Calculate an average face from multiple images using the machine learning library dlib and the computer vision toolkit OpenCV. For this example, we'll use images of Bavarian politicians. These instructions and the some of the code build on Satya Mallick's excellent introduction to computer vision: Learn OpenCV.
I put together a list of all members of the Bavarian parliament, which I scraped from their website. The dataset contains unique IDs which we'll use to download the image of each politician.

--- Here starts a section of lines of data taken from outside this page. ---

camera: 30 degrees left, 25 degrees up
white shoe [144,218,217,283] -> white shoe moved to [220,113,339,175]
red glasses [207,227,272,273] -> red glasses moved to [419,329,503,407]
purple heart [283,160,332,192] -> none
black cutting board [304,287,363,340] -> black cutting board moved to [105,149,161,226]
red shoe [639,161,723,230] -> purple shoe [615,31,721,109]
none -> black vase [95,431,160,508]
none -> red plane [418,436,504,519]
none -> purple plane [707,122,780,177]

Here the first five entries from data/politicians.csv
:
id,forename,name,title,party,gender
555500000394,Klaus,Adelt,,SPD,M
555500002811,Ilse,Aigner,,CSU,W
555500000369,Hubert,Aiwanger,,Freie Wähler,M
555500000366,Horst,Arnold,,SPD,M
555500000341,Inge,Aures,Dipl.-Ingenieurin (FH); M.A.,SPD,W
Python 2 is required for running the scripts, though it might work with Python 3 as well. OpenCV Python uses pre-compiled OpenCV binary and can be installed using the Python package manager pip. Make sure to remove previous or other versions of OpenCV, to avoid conflicts.
Dlib, which we'll use for landmark extraction, requires CMake to build:
$ brew install cmake
I've tested the scripts on a Mac running High Sierra (10.13). Linux users might need to change a few commands (like apt-get install
) to set up their system and get the code to run. To avoid Python dependency trouble, we'll use the Python virtual environment wrapper virtualenv.

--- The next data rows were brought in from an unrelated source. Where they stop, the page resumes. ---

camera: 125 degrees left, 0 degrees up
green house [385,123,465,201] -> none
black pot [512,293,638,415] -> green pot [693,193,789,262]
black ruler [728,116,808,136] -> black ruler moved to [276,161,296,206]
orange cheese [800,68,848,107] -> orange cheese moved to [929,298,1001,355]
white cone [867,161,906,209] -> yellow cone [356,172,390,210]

Update your Python package manager:
pip install --upgrade pip
Create a new virtual environment:
$ virtualenv venv
Activate the virtual environment:
$ source venv/bin/activate
Check if the Python virtual environment is set up correctly:
$ which python
/Users/your-username/Development/venv/env/bin/python
Install dependencies:
$ pip install -r requirements.txt
If you already have your own set of images, you can skip this step.

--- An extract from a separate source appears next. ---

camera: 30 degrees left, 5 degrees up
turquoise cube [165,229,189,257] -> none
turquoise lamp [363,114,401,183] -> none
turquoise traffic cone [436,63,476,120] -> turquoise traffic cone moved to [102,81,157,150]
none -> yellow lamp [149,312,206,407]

Run the script proving a path to where the images should be downloaded. If the folder does not exist, it will be created for your convenience:
$ python download.py ./images
To download the images needed for averaging, the script stitches together an image URL using the base URL and the ID of each politician from the CSV file data/politicians.csv
.
"https://www.bayern.landtag.de/images/politicians/" + "555500000394" + ".jpg"
The script tries to find human faces in an image and extract 68 landmarks. These are points on the face such as the corners of the mouth, along the eyebrows, on the eyes, and so forth. We'll need this landmarks to map the different faces onto each other.
The script needs a pre-trained model for predicting these features, which is available for download (~ 60 MB):
$ wget http://dlib.net/files/shape_predictor_68_face_landmarks.dat.bz2
Unzip the shape predictor (~ 95 MB):
$ bzip2 -dk shape_predictor_68_face_landmarks.dat.bz2
$ python extract.py shape_predictor_68_face_landmarks.dat ./images
The extracted landmarks will be saved as list of xy coordinates in the same folder as the images, using a ".txt" extension.
See the references for more info about facial landmark recognition.
Bring the images to the same size and roughly align the images using the position of the eyes. Other features of the face might be misaligned. Therefore, we'll use a bounding box to triangulate the landmark points (Delaunay Triangulation). These triangles can then be warped to match the other triangles, so the faces line up neatly. Finally the images will be blended together by applying some transparency.
To run the script, provide the path to your image folder. The folder should contain both images (.jpg) and landmarks (.txt). Optionally, you can specify the desired output size for the output image (width, height):
$ python average.py ./images 170 240
If need a detailed explanation on how this works, head over to Learn OpenCV.
Papers on which feature extraction methods used in dlib are based:
- C. Sagonas, E. Antonakos, G, Tzimiropoulos, S. Zafeiriou, M. Pantic. 300 faces In-the-wild challenge: Database and results. Image and Vision Computing (IMAVIS), Special Issue on Facial Landmark Localisation "In-The-Wild". 2016.
- C. Sagonas, G. Tzimiropoulos, S. Zafeiriou, M. Pantic. A semi-automatic methodology for facial landmark annotation. Proceedings of IEEE Int’l Conf. Computer Vision and Pattern Recognition (CVPR-W), 5th Workshop on Analysis and Modeling of Faces and Gestures (AMFG 2013). Oregon, USA, June 2013.
- C. Sagonas, G. Tzimiropoulos, S. Zafeiriou, M. Pantic. 300 Faces in-the-Wild Challenge: The first facial landmark localization Challenge. Proceedings of IEEE Int’l Conf. on Computer Vision (ICCV-W), 300 Faces in-the-Wild Challenge (300-W). Sydney, Australia, December 2013.